Chart analysis data:
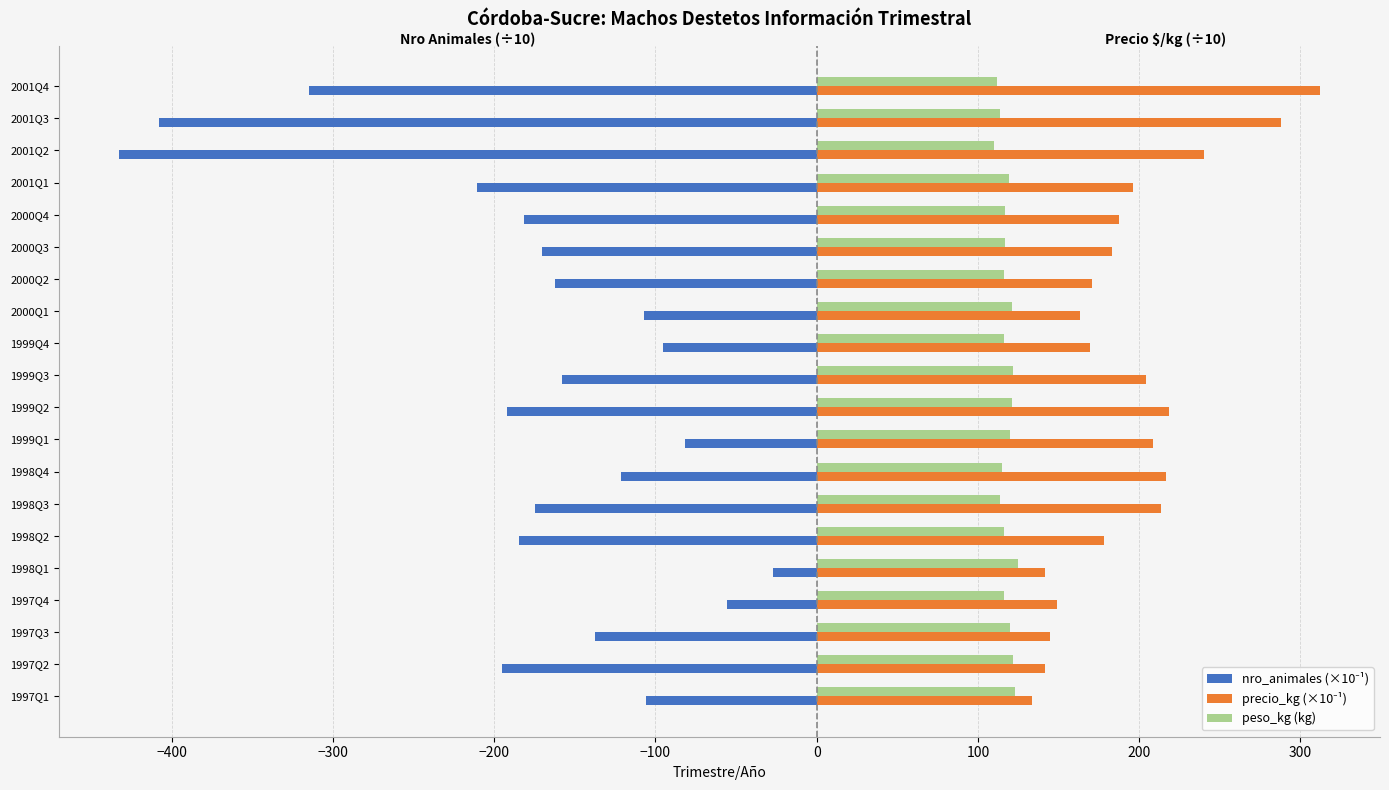

The value of peso_kg (kg) at 1998Q4 is 115.0. True or false?

True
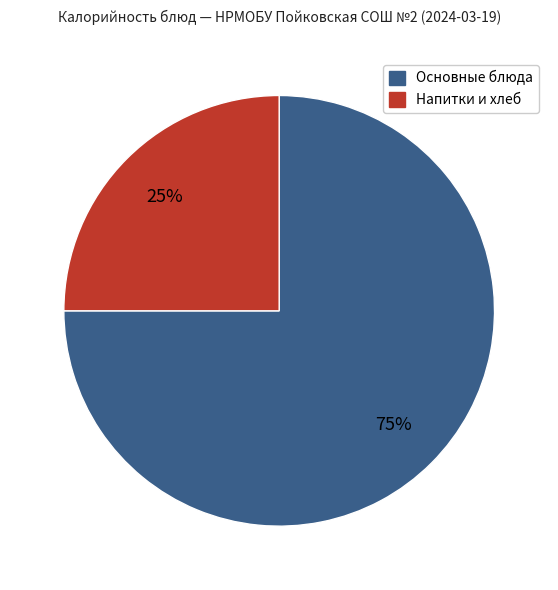

Is there a majority slice in this chart?

Yes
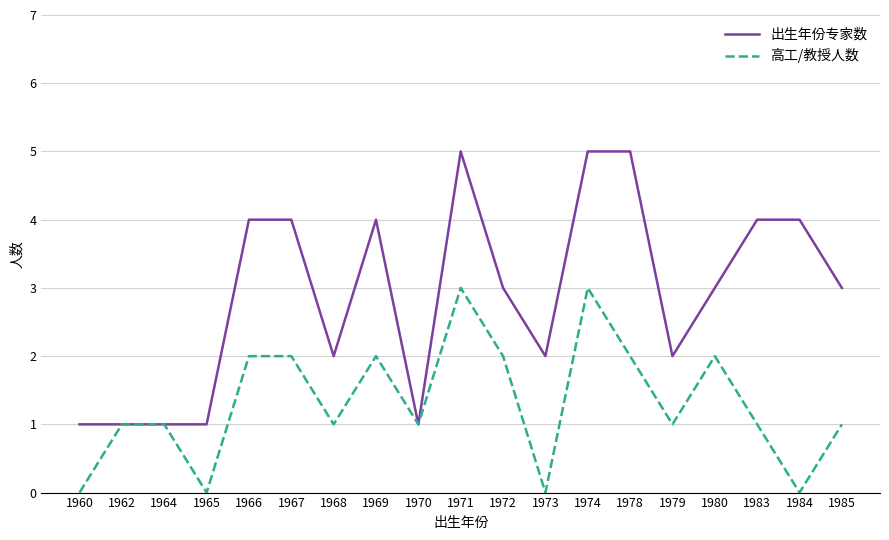

Reading left to right, extract all data points from this chart.

出生年份专家数: 1960=1	1962=1	1964=1	1965=1	1966=4	1967=4	1968=2	1969=4	1970=1	1971=5	1972=3	1973=2	1974=5	1978=5	1979=2	1980=3	1983=4	1984=4	1985=3
高工/教授人数: 1960=0	1962=1	1964=1	1965=0	1966=2	1967=2	1968=1	1969=2	1970=1	1971=3	1972=2	1973=0	1974=3	1978=2	1979=1	1980=2	1983=1	1984=0	1985=1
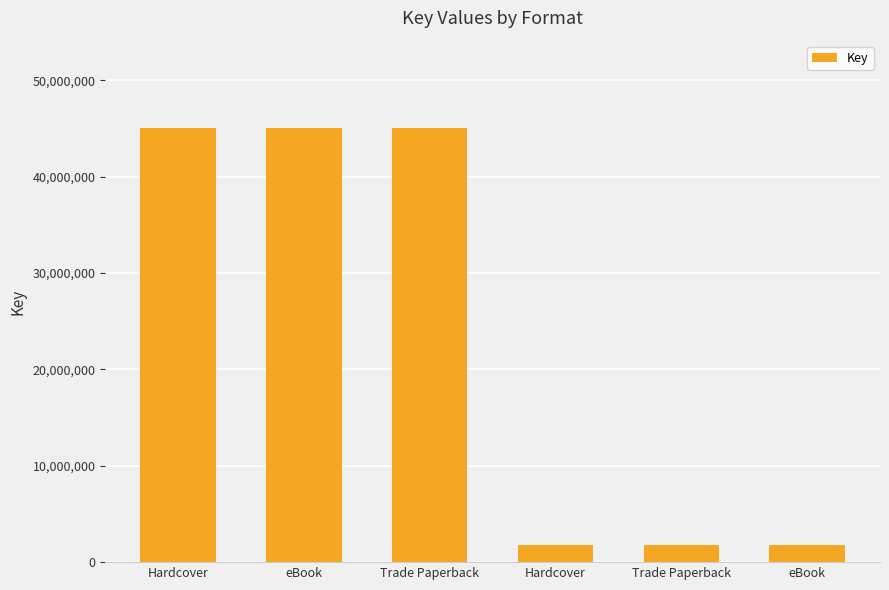

What is the label of the 5th bar from the right?

eBook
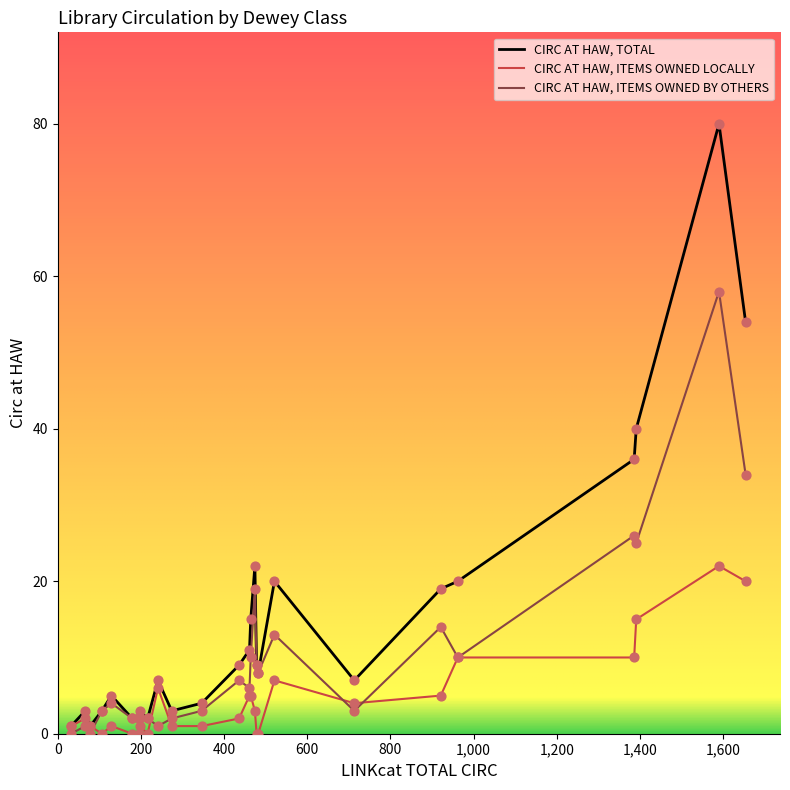

List the series in order of their overall mean, lowest first.

CIRC AT HAW, ITEMS OWNED LOCALLY, CIRC AT HAW, ITEMS OWNED BY OTHERS, CIRC AT HAW, TOTAL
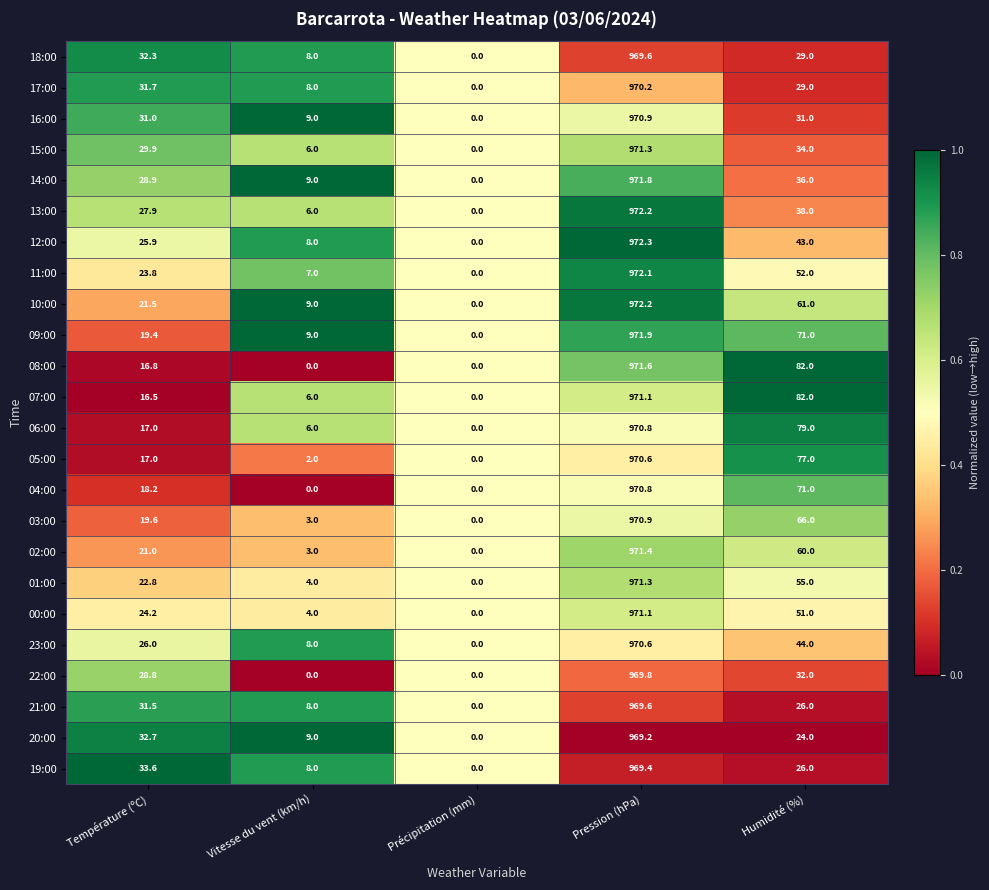

What is the difference between the highest and lowest values at Température (ºC)?

17.1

# [What the exercise asks]
Could you copy out the listing above word for word, leaving out the pictures?

# [Completed task]
The value of peso_kg (kg) at 1998Q4 is 115.0. True or false?

True

Is there a majority slice in this chart?

Yes

Reading left to right, extract all data points from this chart.

出生年份专家数: 1960=1	1962=1	1964=1	1965=1	1966=4	1967=4	1968=2	1969=4	1970=1	1971=5	1972=3	1973=2	1974=5	1978=5	1979=2	1980=3	1983=4	1984=4	1985=3
高工/教授人数: 1960=0	1962=1	1964=1	1965=0	1966=2	1967=2	1968=1	1969=2	1970=1	1971=3	1972=2	1973=0	1974=3	1978=2	1979=1	1980=2	1983=1	1984=0	1985=1

What is the label of the 5th bar from the right?

eBook

List the series in order of their overall mean, lowest first.

CIRC AT HAW, ITEMS OWNED LOCALLY, CIRC AT HAW, ITEMS OWNED BY OTHERS, CIRC AT HAW, TOTAL

What is the difference between the highest and lowest values at Température (ºC)?

17.1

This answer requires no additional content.